╭─ Trecho fornecido

De tempos em tempos, ouve-se que os jogadores não têm mais amor à camisa, jogam apenas pelo dinheiro, que antigamente as coisas eram diferentes, que o amor pelo esporte e pelo time e pela seleção eram o que importavam.Diz-se também que o maior culpado pela corrupção da sociedade é o dinheiro. Mas, ao mesmo tempo, acredita-se no sonho americano, de que qualquer um é capaz de sair da pobreza e - através de seus esforços, seu talento, seus princípios - chegar ao topo.
Essa contradição, que já é curiosa por si só, ao ser retratada por David Zucker, veterano da comédia satírica, só poderia acabar mesmo nisso, numa sátira bastante divertida. A base pra isso é filmes de esporte, aqueles em que um time ou um jogador, por quem ninguém dá coisa alguma, se torna o grande campeão, após enfrentar vários obstáculos impostos por um vilão extremamente malvado (que tem alguma ligação com o time rival) e conquistar o coração de uma mulher maravilhosa (não sem antes ser dezprezado, aceito e desprezado novamente por ela); em outras palavras, o sonho americano por excelência.

╰─
╭─ Registros listados

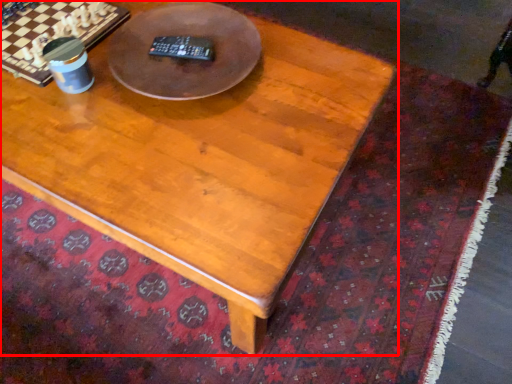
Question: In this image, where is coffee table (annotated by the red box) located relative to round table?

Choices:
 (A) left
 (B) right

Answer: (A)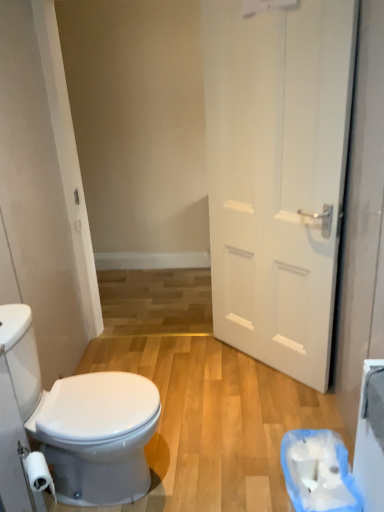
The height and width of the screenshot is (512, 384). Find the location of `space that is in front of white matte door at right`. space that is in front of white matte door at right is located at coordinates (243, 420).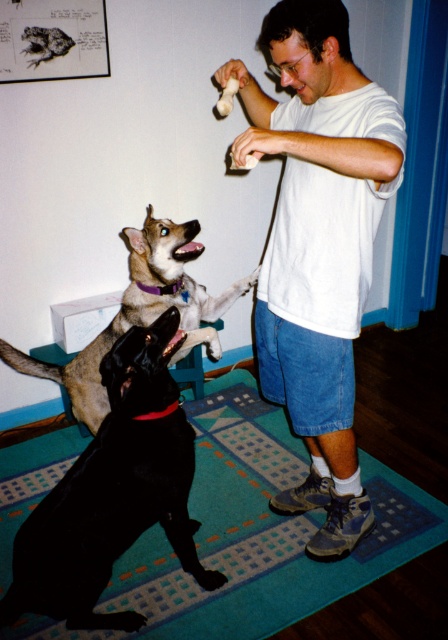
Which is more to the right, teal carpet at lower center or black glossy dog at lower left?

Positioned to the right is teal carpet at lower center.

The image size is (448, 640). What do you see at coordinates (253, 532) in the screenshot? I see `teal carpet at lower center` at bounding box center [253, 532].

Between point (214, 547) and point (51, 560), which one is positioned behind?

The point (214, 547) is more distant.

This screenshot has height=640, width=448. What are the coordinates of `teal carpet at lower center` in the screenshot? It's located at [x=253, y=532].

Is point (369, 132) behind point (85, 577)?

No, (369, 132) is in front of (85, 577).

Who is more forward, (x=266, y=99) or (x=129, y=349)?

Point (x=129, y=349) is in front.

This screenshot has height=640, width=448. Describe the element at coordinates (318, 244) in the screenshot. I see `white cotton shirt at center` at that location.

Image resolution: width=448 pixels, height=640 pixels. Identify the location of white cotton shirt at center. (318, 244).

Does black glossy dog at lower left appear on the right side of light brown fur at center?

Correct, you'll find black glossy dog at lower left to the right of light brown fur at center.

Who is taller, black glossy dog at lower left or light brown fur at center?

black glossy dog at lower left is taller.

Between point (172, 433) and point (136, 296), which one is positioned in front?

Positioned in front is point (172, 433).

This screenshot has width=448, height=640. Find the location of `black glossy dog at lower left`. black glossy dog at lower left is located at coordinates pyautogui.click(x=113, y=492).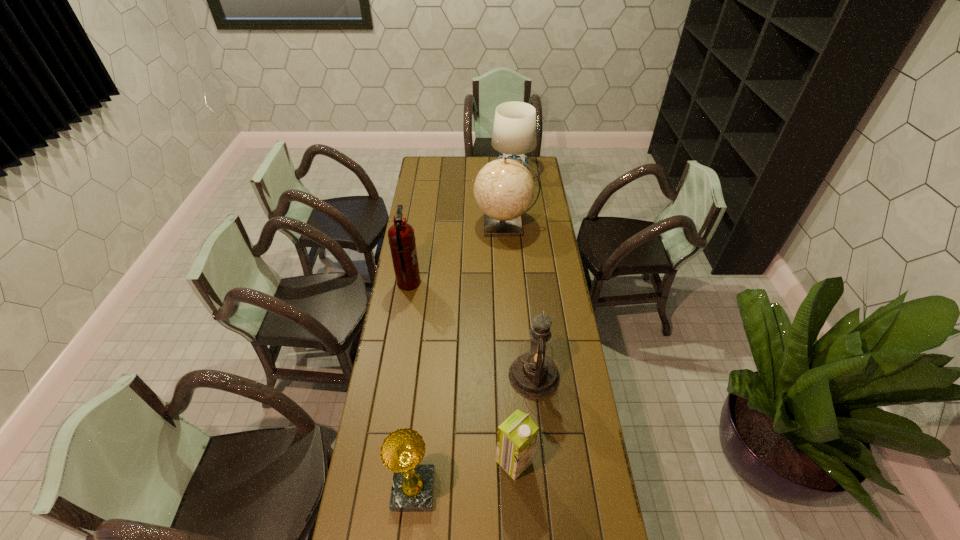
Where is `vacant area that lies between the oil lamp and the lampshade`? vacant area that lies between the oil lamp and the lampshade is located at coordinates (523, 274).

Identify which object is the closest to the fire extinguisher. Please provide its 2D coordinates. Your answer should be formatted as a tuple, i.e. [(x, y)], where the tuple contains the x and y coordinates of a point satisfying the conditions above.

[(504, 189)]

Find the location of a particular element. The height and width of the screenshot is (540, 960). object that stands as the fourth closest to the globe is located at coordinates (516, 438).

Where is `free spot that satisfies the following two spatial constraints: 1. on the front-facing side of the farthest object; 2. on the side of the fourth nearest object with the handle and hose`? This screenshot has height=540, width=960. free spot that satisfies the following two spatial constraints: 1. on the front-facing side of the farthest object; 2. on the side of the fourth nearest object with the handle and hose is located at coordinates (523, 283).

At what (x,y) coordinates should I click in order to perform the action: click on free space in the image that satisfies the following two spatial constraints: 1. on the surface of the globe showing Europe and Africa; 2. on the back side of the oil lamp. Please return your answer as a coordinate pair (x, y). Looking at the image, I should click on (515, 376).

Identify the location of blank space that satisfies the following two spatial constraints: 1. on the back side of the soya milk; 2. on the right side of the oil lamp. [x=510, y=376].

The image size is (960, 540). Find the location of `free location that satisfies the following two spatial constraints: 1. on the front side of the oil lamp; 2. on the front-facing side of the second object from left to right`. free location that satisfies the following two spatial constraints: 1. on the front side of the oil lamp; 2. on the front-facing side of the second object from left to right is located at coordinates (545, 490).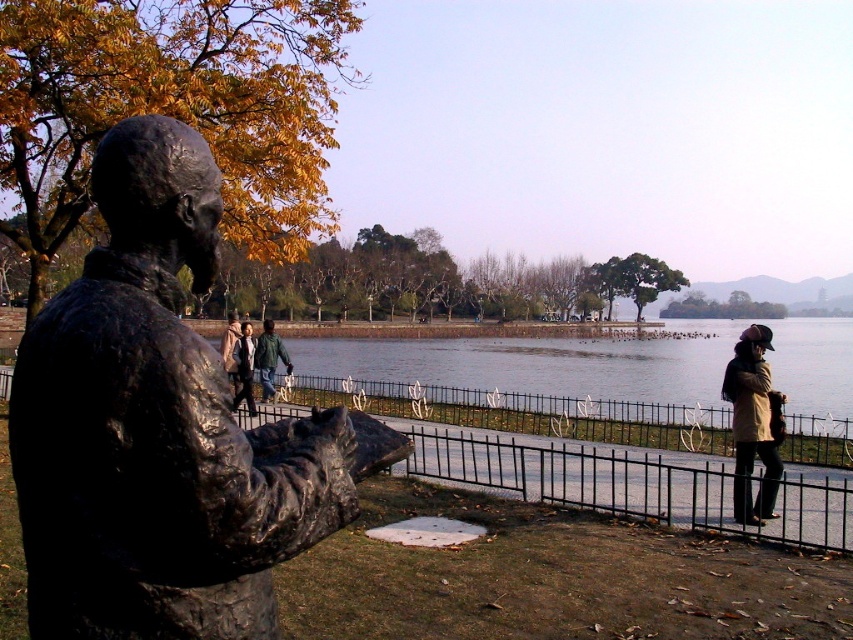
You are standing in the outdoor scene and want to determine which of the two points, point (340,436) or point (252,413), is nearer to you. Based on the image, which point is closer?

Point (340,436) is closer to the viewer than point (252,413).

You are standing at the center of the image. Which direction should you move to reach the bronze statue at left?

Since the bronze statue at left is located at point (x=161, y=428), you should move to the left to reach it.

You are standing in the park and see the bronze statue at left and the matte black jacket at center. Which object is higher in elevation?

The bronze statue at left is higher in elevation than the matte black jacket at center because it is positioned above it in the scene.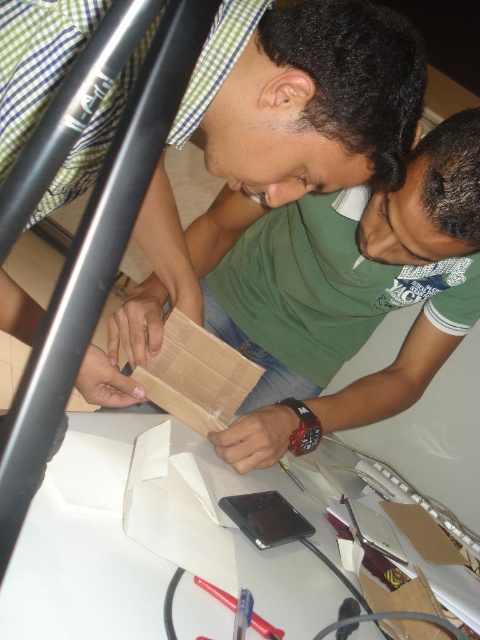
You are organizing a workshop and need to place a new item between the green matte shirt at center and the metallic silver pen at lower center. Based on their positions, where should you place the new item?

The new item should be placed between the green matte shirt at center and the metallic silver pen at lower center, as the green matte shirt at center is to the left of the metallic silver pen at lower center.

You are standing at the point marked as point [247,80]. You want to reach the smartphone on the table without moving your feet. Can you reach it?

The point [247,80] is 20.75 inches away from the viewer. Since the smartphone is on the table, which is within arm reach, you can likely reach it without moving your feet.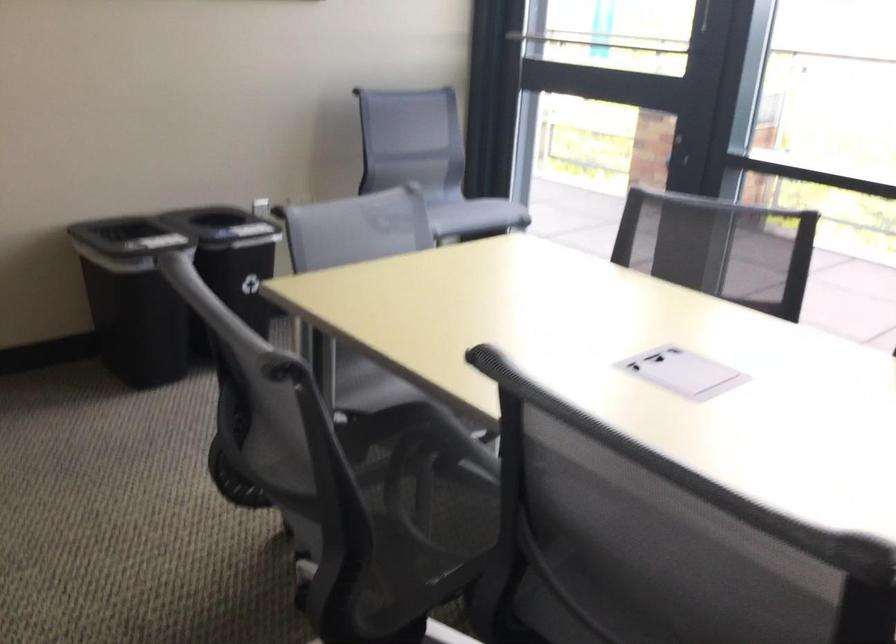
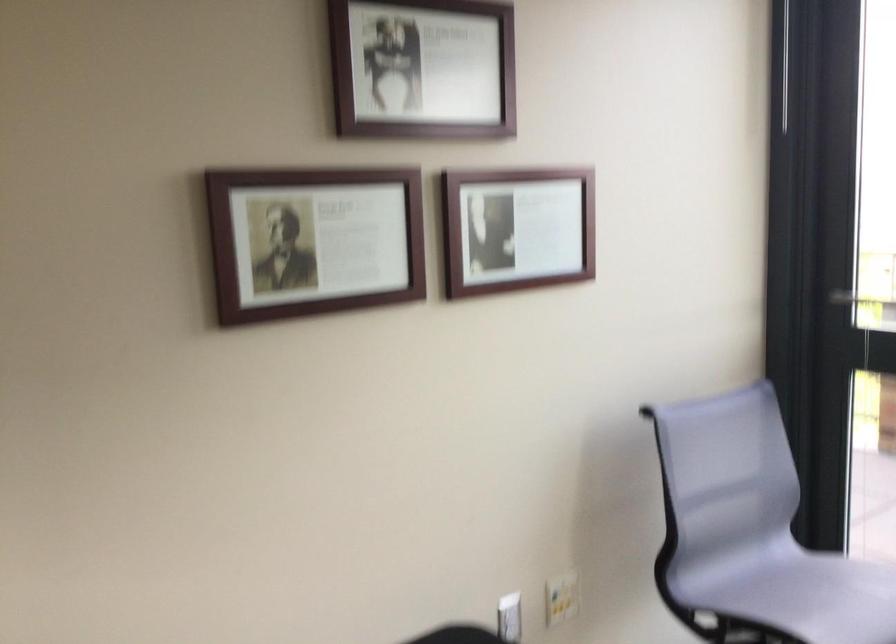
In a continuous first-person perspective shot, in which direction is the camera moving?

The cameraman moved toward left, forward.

╰─

Tarefa a realizar. De acordo com o trecho fornecido, em que tipo de filme se baseia a sátira de David Zucker?

Resposta correta. Ela se baseia em filmes de esporte.